[Page-level text extractions]
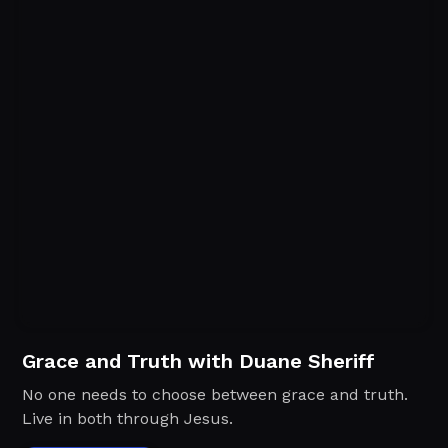
Grace and Truth with Duane Sheriff
No one needs to choose between grace and truth.
Live in both through Jesus.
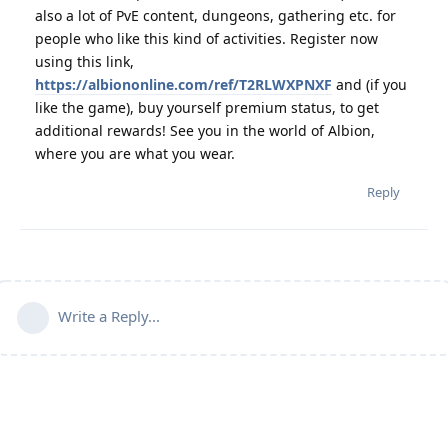
also a lot of PvE content, dungeons, gathering etc. for
people who like this kind of activities. Register now
using this link,
https://albiononline.com/ref/T2RLWXPNXF
and (if you
like the game), buy yourself premium status, to get
additional rewards! See you in the world of Albion,
where you are what you wear.
Reply
Write a Reply...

* _Exercise brief_:
Write out the text from the data again with "premium status" changed to "premium access", keeping everything else the same and leaving out the pictures.

* _Task solution_:
Grace and Truth with Duane Sheriff
No one needs to choose between grace and truth.
Live in both through Jesus.
also a lot of PvE content, dungeons, gathering etc. for
people who like this kind of activities. Register now
using this link,
https://albiononline.com/ref/T2RLWXPNXF
and (if you
like the game), buy yourself premium access, to get
additional rewards! See you in the world of Albion,
where you are what you wear.
Reply
Write a Reply...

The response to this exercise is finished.